Her cell phone goes to voice mail. She hasn't used her debit card or gotten onto any social networks. "That was not in her character," says her father, Russell Barnes. He says the high school honor student didn't know Baltimore very well.
Police and Phylicia's parents say they hope she has been abducted — as awful as that could be — because the alternative would be worse.
"We're just keeping hope going that Phylicia is missing. Someone has her and they're not letting her go," Russell Barnes says.
Phylicia's mom, Janice Sallis, says she is frustrated and furious that her daughter is missing.
"She has a loving personality. She doesn't like confrontation. She's just a peaceful person," Sallis says.
Police confirm the parents' statements that Phylicia wasn't a troubled child who would run away or hang with the wrong crowd. Her mother says she was a typical teenager who enjoyed acting and having fun with her friends.
Keeping Missing Persons In The Media
This case hasn't gotten the same kind of wall-to-wall play in national media as the cases of other young, pretty, missing women, such as Natalee Holloway, the blond Alabama teen who disappeared in 2005 on a trip with schoolmates in Aruba.
Baltimore Police Department spokesman Guglielmi says he remembers the Holloway case.
"It's almost like we had a minute-by-minute update," Guglielmi says. "CNN had a little ticker on the bottom of their screen. Everybody knew Natalee Holloway. They knew her picture. Why can't we know Phylicia Barnes?"
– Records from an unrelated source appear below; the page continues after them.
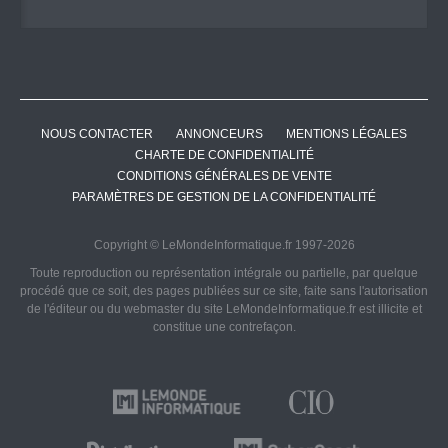
NOUS CONTACTER
ANNONCEURS
MENTIONS LÉGALES
CHARTE DE CONFIDENTIALITÉ
CONDITIONS GÉNÉRALES DE VENTE
PARAMÈTRES DE GESTION DE LA CONFIDENTIALITÉ
Copyright © LeMondeInformatique.fr 1997-2026
Toute reproduction ou représentation intégrale ou partielle, par quelque
procédé que ce soit, des pages publiées sur ce site, faite sans l'autorisation
de l'éditeur ou du webmaster du site LeMondeInformatique.fr est illicite et
constitue une contrefaçon.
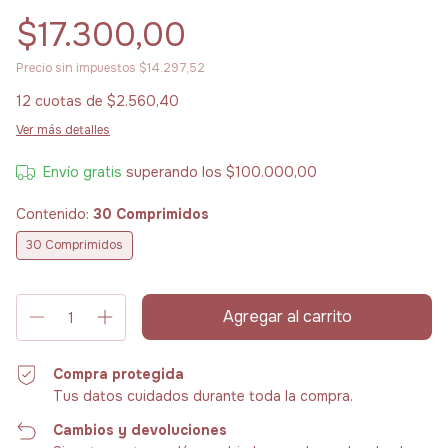
$17.300,00
Precio sin impuestos
$14.297,52
12
cuotas de
$2.560,40
Ver más detalles
Envío gratis
superando los
$100.000,00
Contenido:
30 Comprimidos
30 Comprimidos
Compra protegida
Tus datos cuidados durante toda la compra.
Cambios y devoluciones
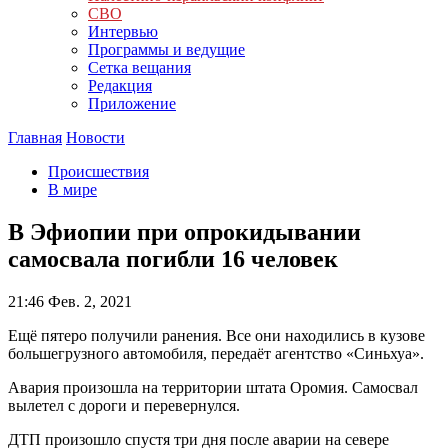
СВО
Интервью
Программы и ведущие
Сетка вещания
Редакция
Приложение
Главная
Новости
Происшествия
В мире
В Эфиопии при опрокидывании
самосвала погибли 16 человек
21:46
Фев. 2, 2021
Ещё пятеро получили ранения. Все они находились в кузове
большегрузного автомобиля, передаёт агентство «Синьхуа».
Авария произошла на территории штата Оромия. Самосвал
вылетел с дороги и перевернулся.
ДТП произошло спустя три дня после аварии на севере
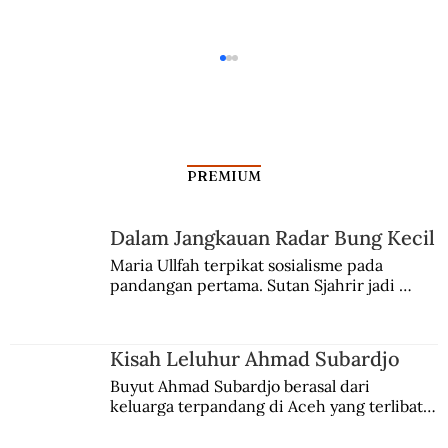
PREMIUM
Dalam Jangkauan Radar Bung Kecil
Maria Ullfah terpikat sosialisme pada 
pandangan pertama. Sutan Sjahrir jadi 
Panas dan Hujan Melanda, Payung
comblangnya.
Solusinya
Kisah Leluhur Ahmad Subardjo
Buyut Ahmad Subardjo berasal dari 
keluarga terpandang di Aceh yang terlibat 
persaingan kekuasaan. Dia memilih 
merantau ke Jawa dan menjadi pemuka 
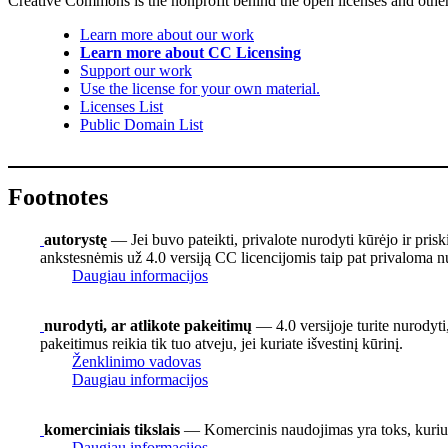
Creative Commons is the nonprofit behind the open licenses and other le
Learn more about our work
Learn more about CC Licensing
Support our work
Use the license for your own material.
Licenses List
Public Domain List
Footnotes
autorystę
— Jei buvo pateikti, privalote nurodyti kūrėjo ir pris
ankstesnėmis už 4.0 versiją CC licencijomis taip pat privaloma nu
Daugiau informacijos
nurodyti, ar atlikote pakeitimų
— 4.0 versijoje turite nurodyti,
pakeitimus reikia tik tuo atveju, jei kuriate išvestinį kūrinį.
Ženklinimo vadovas
Daugiau informacijos
komerciniais tikslais
— Komercinis naudojimas yra toks, kuriuo
Daugiau informacijos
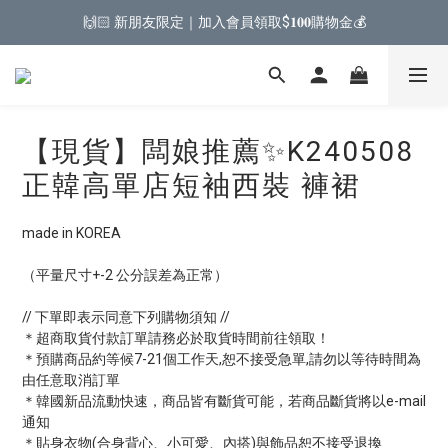
🙌🏻 新朋友限定｜加入會員領取$𝟏𝟎𝟎購物金💰
【現貨】闆娘推薦✨K240508
正韓高單店短袖西裝 褲裙
made in KOREA
（平量尺寸+-2 公分誤差為正常）
// 下單即表示同意下列購物須知 //
＊超商取貨付款訂單請務必於取貨時間前往領取！
＊預購商品約等候7-21個工作天,恕不接受急單,請勿以等待時間為
由任意取消訂單
＊韓國新品流動快速，商品皆有斷貨可能，若商品斷貨將以e-mail
通知
＊貼身衣物(合身背心、小可愛、內搭)與飾品恕不接受退換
But Phylicia's mother isn't concerned about complaints that her daughter's race has affected the media coverage. She just wants the media and the police to work together so her daughter can be found.
And Sallis has a message for anyone who may be holding her daughter against her will: "For whoever is holding her, I just feel sorry for them from God, because they have no clue of what punishment they are going to get."
Police say they are continuing to question people of interest in the case.